4 · What changes by domain
Different ML systems are the same loop with a different first wall. The table below is the fastest way to avoid cargo-culting an LLM serving design onto a ranking or fraud system.
| System | Usually binds first | Load-bearing mechanism | Primary eval trap |
|---|---|---|---|
| Fraud / spam | Label delay + class imbalance + review capacity | Cost-sensitive threshold, calibrated score, human queue | AUC high, deployed precision/recall bad |
| Search / recsys | Candidate recall under tight latency | Retrieve -> rank -> rerank cascade, ANN, feature store | Offline NDCG wins do not transfer online |
| Ads | Calibration and auction economics | pCTR/pCVR calibration, pacing, bid x quality score | Good ranking, bad expected value |
| Forecasting | Horizon and data freshness | Backtesting, time-split validation, exogenous features | Random split leaks future |
| LLM serving | Output length, KV memory, GPU bandwidth | Continuous batching, paging, TP, caching, quantization | Fast wrong answer or cost explosion |
These walls are derivable, not memorized. Fraud binds on label delay because true fraud may be known weeks later while the decision happens in milliseconds. Recsys binds on candidate recall because the ranker cannot choose an item retrieval never returned. Ads bind on calibration because a probability becomes money in an auction. Forecasting binds on horizon because the decision is about the future, so random splits leak information. LLM serving binds on output length and KV because each generated token spends memory bandwidth and cache capacity.
What carries forward
- Design the decision system, not the model. The model is one stage in a loop from events to actions to labels.

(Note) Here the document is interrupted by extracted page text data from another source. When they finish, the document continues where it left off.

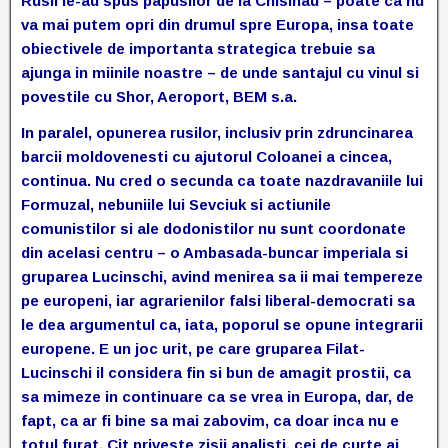
Rusii le-au spus papusilor de la Chisinau – poate ca nu
va mai putem opri din drumul spre Europa, insa toate
obiectivele de importanta strategica trebuie sa
ajunga in miinile noastre – de unde santajul cu vinul si
povestile cu Shor, Aeroport, BEM s.a.
In paralel, opunerea rusilor, inclusiv prin zdruncinarea
barcii moldovenesti cu ajutorul Coloanei a cincea,
continua. Nu cred o secunda ca toate nazdravaniile lui
Formuzal, nebuniile lui Sevciuk si actiunile
comunistilor si ale dodonistilor nu sunt coordonate
din acelasi centru – o Ambasada-buncar imperiala si
gruparea Lucinschi, avind menirea sa ii mai tempereze
pe europeni, iar agrarienilor falsi liberal-democrati sa
le dea argumentul ca, iata, poporul se opune integrarii
europene. E un joc urit, pe care gruparea Filat-
Lucinschi il considera fin si bun de amagit prostii, ca
sa mimeze in continuare ca se vrea in Europa, dar, de
fapt, ca ar fi bine sa mai zabovim, ca doar inca nu e
totul furat. Cit priveste zisii analisti, cei de curte ai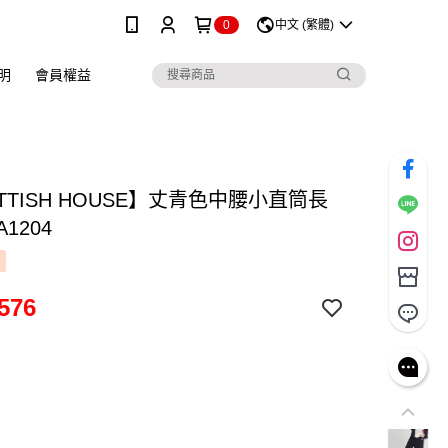
0
中文 (繁體)
明
會員權益
TTISH HOUSE】丈青色中腰小直筒長
A1204
576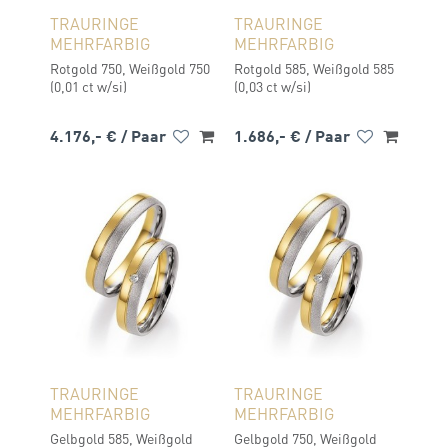
TRAURINGE
TRAURINGE
MEHRFARBIG
MEHRFARBIG
Rotgold 750, Weißgold 750
Rotgold 585, Weißgold 585
(0,01 ct w/si)
(0,03 ct w/si)
4.176,- €
/ Paar
1.686,- €
/ Paar
TRAURINGE
TRAURINGE
MEHRFARBIG
MEHRFARBIG
Gelbgold 585, Weißgold
Gelbgold 750, Weißgold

- Every ML system has six flows: request, feature, label, training, serving, feedback. Missing one is how silent bugs enter production.
- The bottleneck vocabulary is broader than GPUs: freshness, leakage, label delay, calibration, drift, human review, and online lookup p99 can bind before compute.
- The right mechanism follows the wall. Feature stores answer training-serving parity; ANN answers candidate recall; registries answer reproducibility; drift monitors answer changing data.